O filme é baseado na peça de teatro da dramaturga francesa Yasmina Reza, que foi encenada várias vezes, iniciando em 2006. Foi realizada no Brasil com Paulo Betti, Júlia Lemmertez e Deborah Evelyn. A própria Reza é a autora do roteiro do longa, talvez por isto a narrativa segue um ritmo teatral, ou seja, uma peça do palco filmada e transportada para a linguagem do cinema, mas bem solucionada pelo diretor, que evita a simplicidade de apenas adaptá-la e busca a interação, pois coloca um razoável ritmo sequencial nos planos. Polanski é daqueles cineastas que nunca passam indiferentes e seus filmes sempre causam reações na plateia, por sua verve sarcástica e inerente ao velho mestre de 78 anos. Burilou a versão do teatro para o cinema quando estava em prisão domiciliar na Suíça.

O cineasta imprime consistência num aparente mote simples, embora a complexidade humana tome vulto e persista, onde um casal Nancy (Kate Winslet) é uma beldade que se acha a melhor mulher de todas e é casada com Alan (Christopher Waltz-o inesquecível nazista do soberbo longa Bastardos Inglórios (2009), de Tarantino), um advogado de uma indústria farmacêutica multinacional, que vende remédios duvidosos para os cardíacos.

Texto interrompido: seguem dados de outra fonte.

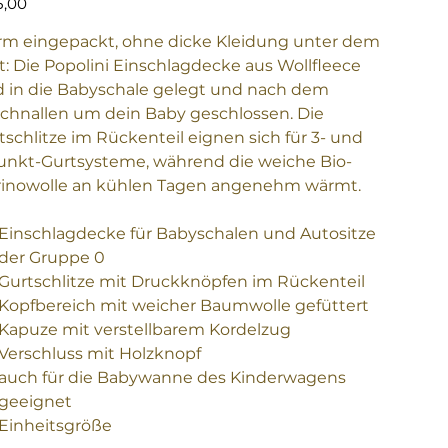
5,00
m eingepackt, ohne dicke Kleidung unter dem
t: Die Popolini Einschlagdecke aus Wollfleece
d in die Babyschale gelegt und nach dem
chnallen um dein Baby geschlossen. Die
tschlitze im Rückenteil eignen sich für 3- und
unkt-Gurtsysteme, während die weiche Bio-
inowolle an kühlen Tagen angenehm wärmt.
Einschlagdecke für Babyschalen und Autositze
der Gruppe 0
Gurtschlitze mit Druckknöpfen im Rückenteil
Kopfbereich mit weicher Baumwolle gefüttert
Kapuze mit verstellbarem Kordelzug
Verschluss mit Holzknopf
auch für die Babywanne des Kinderwagens
geeignet
Einheitsgröße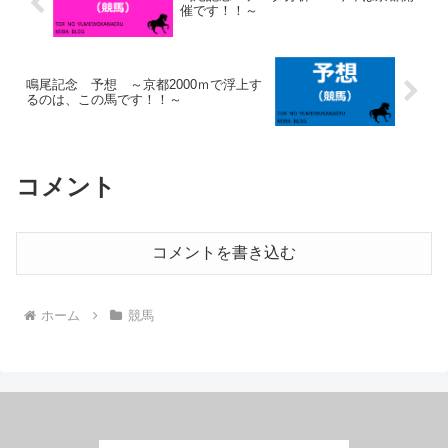
催です！！～
鳴尾記念 予想 ～京都2000ｍで浮上す
るのは、この馬です！！～
コメント
コメントを書き込む
ホーム
競馬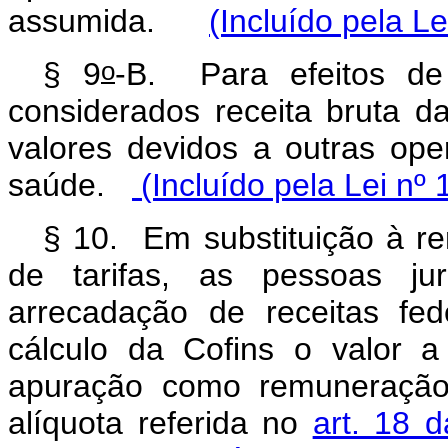
assumida.
(Incluído pela L
o
§ 9
-B. Para efeitos de
considerados receita bruta d
valores devidos a outras ope
saúde.
(Incluído pela Lei nº
§ 10. Em substituição à 
de tarifas, as pessoas ju
arrecadação de receitas fe
cálculo da Cofins o valor 
apuração como remuneração 
alíquota referida no
art. 18 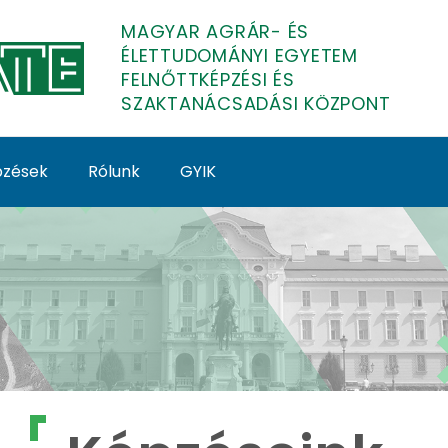
MAGYAR AGRÁR- ÉS
ÉLETTUDOMÁNYI EGYETEM
FELNŐTTKÉPZÉSI ÉS
SZAKTANÁCSADÁSI KÖZPONT
épzések
Rólunk
GYIK
lnőttképzés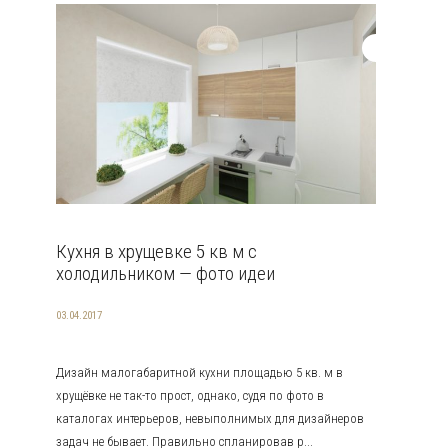
Кухня в хрущевке 5 кв м с
холодильником — фото идеи
03.04.2017
Дизайн малогабаритной кухни площадью 5 кв. м в
хрущёвке не так-то прост, однако, судя по фото в
каталогах интерьеров, невыполнимых для дизайнеров
задач не бывает. Правильно спланировав р...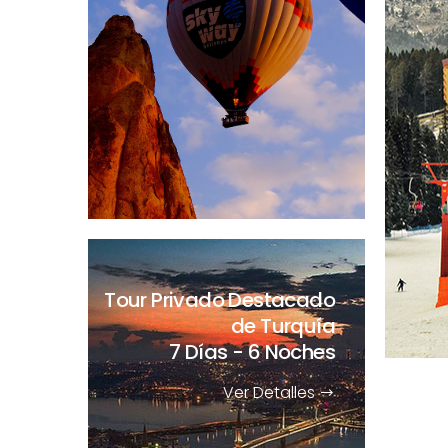
Tour Privado Destacado
de Turquía
7 Días - 6 Noches
Ver Detalles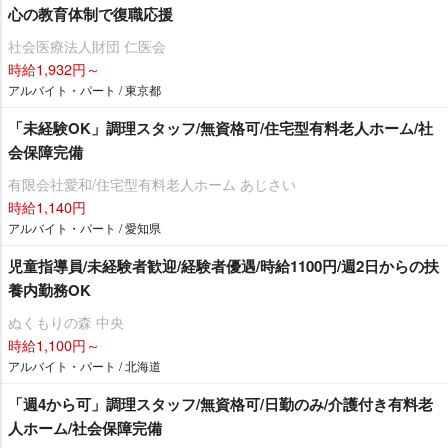
心の教育体制で復職応援
社会医療法人財団 仁医会
時給1,932円～
アルバイト・パート / 東京都
「未経験OK」調理スタッフ/無資格可/住宅型有料老人ホーム/社
会保障完備
有限会社愛和/住宅型有料老人ホーム あじさい
時給1,140円
アルバイト・パート / 愛知県
児童指導員/未経験者歓迎/経験者優遇/時給1100円/週2日からの扶
養内勤務OK
ぬくもりの森 中央
時給1,100円～
アルバイト・パート / 北海道
「週4から可」調理スタッフ/無資格可/日勤のみ/介護付き有料老
人ホーム/社会保障完備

Visitam os pais do menino agredido, Penélope (Jodie Foster), uma dona de casa com algum interesse em arte, escritora nas horas vagas sobre o sofrimento da África e seu marido Michael (John C. Reilly), um homem simples que vende produtos domésticos, num encontro que tem como objetivo o pedido desculpas pela agressão do filho.

O drama começa com uma cordialidade até dignificante na recepção do casal que tem o filho agredido injusta e covardemente por um taco numa praça com seus verdes espalhados. A mesma cena se repete no final, já sem a agressão, mas com personagens distantes de uma realidade. O cinismo inicial entre os pares logo dará lugar para uma verdadeira catarse de acusações mútuas, tanto de marido para mulher nos dois casais, como de pai para pai, ou de pai para mãe, onde a reciprocidade se espalha e atinge o âmago dos gladiadores como se estivessem numa arena.

Com um elenco ótimo, os diálogos são bons e o clima esquenta como bem sugerido em Deus da Carnificina. Sobra para todo mundo e o diretor mostra um cenário de pais desajustados, onde estão mais voltados para o mundo exterior, como o personagem do advogado, sempre falando pelo celular com seus clientes e interrompendo constantemente sua conversa, numa pura demonstração de incivilidade e desrespeito com as pessoas próximas; ou Michel que recebe várias ligações da genitora, uma dependente e viciada em remédios; ou as esposas sempre afiadas com alfinetadas pontuais para o rompimento da relações, bem ou mal assessoradas pelos maridos, verdadeiros pais ausentes e distantes dos problemas dos filhos.

Apesar de complexo, trata-se de um filme menor na carreira de Polanski. Não deixa de ser provocativo e polêmico, pois consegue fazer com que um encontro amistoso de retratação se transforme em um exorcismo de almas e mágoas que estavam jogadas debaixo do tapete. A partir disso, surge uma grande discussão regada a bebidas e sessões escatológicas de vômitos. O resultado é um filme inferior aos anteriores.